Gleich doppelt ist Eulenspiegel Mond-Saturn, der Spiegel aber selbst ein Mond-Merkur Thema. Wir haben also die Eule: Mond-Saturn, und auf der anderen Seite den Spiegel: Mond-Merkur. Die Verdopplung einer Drucksache ist also wirklich eine gelungene Eulenspiegeliade, zumal DIE ZEIT sich nicht wehren kann, müßte sie doch andernfalls gegen diejenigen vorgehen, über die sie selbst zu berichten hat, und sich daher von Anfang an mit dem Befangenheits-Nimbus für einen objektiven Bericht disqualifizieren.

„Eulenspiegels Wirt sagte: »Lieber Nachbar, Ihr habt es wohl gehört, und also ist es auch: Vor einen Schalk soll man zwei Lichter setzen, und das muß ich wohl auch tun, denn ich muß immer allerlei Gäste beherbergen. Wenn ein Schalk kommt, muß man ihn aufs Beste bewirten.«“

Eine weitere Möglichkeit wäre, sie hätten es abgesprochen und DIE ZEIT war einverstanden, ein wenig nordisch-style verschaukelt zu werden. Dafür spricht die außerordentliche Qualität des Plagiats. Dies wäre dann jenes kluge „auf´s Beste bewirten“. Die Leute, in diesem Fall mein Café-Haus-Wirt, haben zwar z. Zt. wenig Humor und müssen extra darauf verweisen, dass dies nicht echt sei, die Vorschläge des Zeit-Plagiats selbst sind aber prächtig.

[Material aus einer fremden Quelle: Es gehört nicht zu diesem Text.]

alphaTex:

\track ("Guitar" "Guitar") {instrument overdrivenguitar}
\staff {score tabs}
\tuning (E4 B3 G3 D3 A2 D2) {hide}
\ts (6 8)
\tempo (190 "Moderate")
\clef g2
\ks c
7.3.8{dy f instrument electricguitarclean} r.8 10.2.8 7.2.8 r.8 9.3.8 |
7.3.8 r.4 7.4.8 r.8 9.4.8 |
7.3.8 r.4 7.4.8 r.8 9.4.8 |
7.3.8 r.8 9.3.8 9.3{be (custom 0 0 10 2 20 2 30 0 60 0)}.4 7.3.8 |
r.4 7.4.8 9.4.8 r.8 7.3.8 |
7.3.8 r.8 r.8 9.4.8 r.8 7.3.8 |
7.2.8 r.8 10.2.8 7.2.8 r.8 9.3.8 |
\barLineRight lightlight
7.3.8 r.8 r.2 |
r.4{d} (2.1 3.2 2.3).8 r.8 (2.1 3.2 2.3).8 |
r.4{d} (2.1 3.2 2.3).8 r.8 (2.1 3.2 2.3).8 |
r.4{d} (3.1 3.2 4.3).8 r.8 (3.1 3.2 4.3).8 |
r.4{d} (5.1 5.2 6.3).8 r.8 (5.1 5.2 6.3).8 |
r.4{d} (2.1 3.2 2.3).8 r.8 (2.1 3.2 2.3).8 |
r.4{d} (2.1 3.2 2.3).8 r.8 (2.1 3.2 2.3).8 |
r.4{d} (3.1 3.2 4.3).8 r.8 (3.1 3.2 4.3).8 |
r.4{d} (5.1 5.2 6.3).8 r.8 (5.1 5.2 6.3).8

„Damit schieden sie voneinander. Eulenspiegel war dagewesen und kam nicht wieder.“

Die fiktiven guten Nachrichten sind vom 1. Mai 2010; ob dieses Beispiel wiederholt wird, sagt noch keiner:

„Sicherlich – ein paar Weltverbesserer wollten schon damals alles ändern. Eine gerechtere Gesellschaft sei möglich, das Ende der Fahnenstange noch nicht erreicht, hieß es. Wenn jemand überhaupt darauf reagierte, dann mit Spott oder Entrüstung. „Unrealistisch, Wünsch-Dir-was-Politik, unbezahlbar,“ war die einhellige Meinung von Chefredakteuren, Professoren und Ministerinnen. Doch um die Meinungsführer von damals ist es längst still geworden. In den vergangenen Monaten wurde die Welt derartig auf den Kopf gestellt, dass dem einen oder anderen immer noch schwindelig ist.“

Von 13:10 bis 22:08 war gestern der Mond „void of course“ also im Wassermann nur Neptun getränkt, denn die Konjunktion zu Neptun war im Wassermann sein letzter Aspekt. Und Neptun: sagt nicht immer die ganze Wahrheit!